Nasz spacer po Łodzi rozpoczęliśmy od ulicy Piotrkowskiej, a dokładnie od Placu Wolności, na którym znajduje się pomnik Tadeusza Kościuszki. Ulica Piotrkowska to główna ulica handlowa w mieście, gdzie można znaleźć wiele sklepów, barów, restauracji, dyskotek ale również banków (sic!). Ciągnie się ona przez prawie 4 km i w związku z tym zalicza się do jednych z najdłuższych ulich handlowych w Europie.
Po przejściu ponad połowy tego odcinka zahaczyliśmy o niewielką kawiarnię Cafe Kofeina, gdzie zamówiliśmy kawę (uwaga: late była serwowana z gorącym mlekiem – tak więc da się) no i pyszny koktajl ze świeżych malin i jagód.
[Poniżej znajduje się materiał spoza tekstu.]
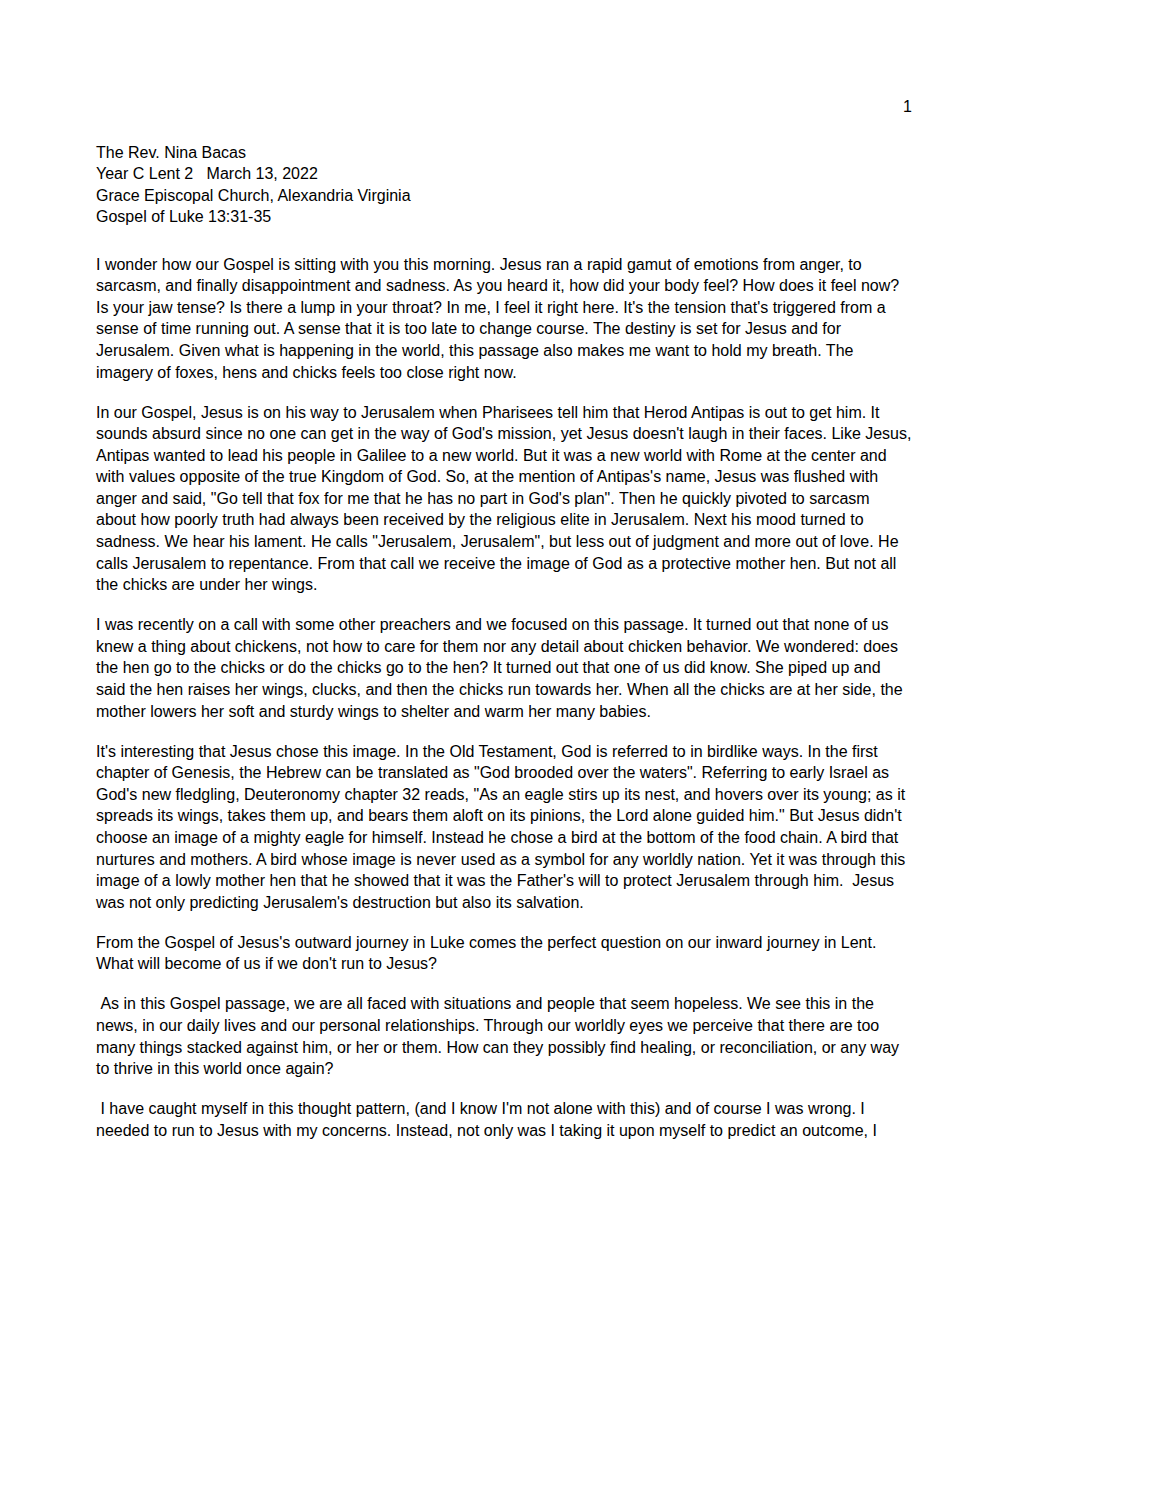1
The Rev. Nina Bacas
Year C Lent 2 March 13, 2022
Grace Episcopal Church, Alexandria Virginia
Gospel of Luke 13:31-35
I wonder how our Gospel is sitting with you this morning. Jesus ran a rapid gamut of emotions from anger, to sarcasm, and finally disappointment and sadness. As you heard it, how did your body feel? How does it feel now? Is your jaw tense? Is there a lump in your throat? In me, I feel it right here. It's the tension that's triggered from a sense of time running out. A sense that it is too late to change course. The destiny is set for Jesus and for Jerusalem. Given what is happening in the world, this passage also makes me want to hold my breath. The imagery of foxes, hens and chicks feels too close right now.
In our Gospel, Jesus is on his way to Jerusalem when Pharisees tell him that Herod Antipas is out to get him. It sounds absurd since no one can get in the way of God's mission, yet Jesus doesn't laugh in their faces. Like Jesus, Antipas wanted to lead his people in Galilee to a new world. But it was a new world with Rome at the center and with values opposite of the true Kingdom of God. So, at the mention of Antipas's name, Jesus was flushed with anger and said, "Go tell that fox for me that he has no part in God's plan". Then he quickly pivoted to sarcasm about how poorly truth had always been received by the religious elite in Jerusalem. Next his mood turned to sadness. We hear his lament. He calls "Jerusalem, Jerusalem", but less out of judgment and more out of love. He calls Jerusalem to repentance. From that call we receive the image of God as a protective mother hen. But not all the chicks are under her wings.
I was recently on a call with some other preachers and we focused on this passage. It turned out that none of us knew a thing about chickens, not how to care for them nor any detail about chicken behavior. We wondered: does the hen go to the chicks or do the chicks go to the hen? It turned out that one of us did know. She piped up and said the hen raises her wings, clucks, and then the chicks run towards her. When all the chicks are at her side, the mother lowers her soft and sturdy wings to shelter and warm her many babies.
It's interesting that Jesus chose this image. In the Old Testament, God is referred to in birdlike ways. In the first chapter of Genesis, the Hebrew can be translated as "God brooded over the waters". Referring to early Israel as God's new fledgling, Deuteronomy chapter 32 reads, "As an eagle stirs up its nest, and hovers over its young; as it spreads its wings, takes them up, and bears them aloft on its pinions, the Lord alone guided him." But Jesus didn't choose an image of a mighty eagle for himself. Instead he chose a bird at the bottom of the food chain. A bird that nurtures and mothers. A bird whose image is never used as a symbol for any worldly nation. Yet it was through this image of a lowly mother hen that he showed that it was the Father's will to protect Jerusalem through him. Jesus was not only predicting Jerusalem's destruction but also its salvation.
From the Gospel of Jesus's outward journey in Luke comes the perfect question on our inward journey in Lent. What will become of us if we don't run to Jesus?
As in this Gospel passage, we are all faced with situations and people that seem hopeless. We see this in the news, in our daily lives and our personal relationships. Through our worldly eyes we perceive that there are too many things stacked against him, or her or them. How can they possibly find healing, or reconciliation, or any way to thrive in this world once again?
I have caught myself in this thought pattern, (and I know I'm not alone with this) and of course I was wrong. I needed to run to Jesus with my concerns. Instead, not only was I taking it upon myself to predict an outcome, I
Miła i szybka obsługa, zdecydowanie niższe ceny niż w Warszawie i do tego ładna pogoda. Nie trudno sobie wyobrazić, że ciężko było nam się zebrać do dalszego zwiedzania. No ale cóż przeszliśmy do końca ulicy Piotrkowskiej, potem po wszystkich bocznych uliczkach, gdzie można było zobaczyć wiele pięknych ale też zniszczonych budynków.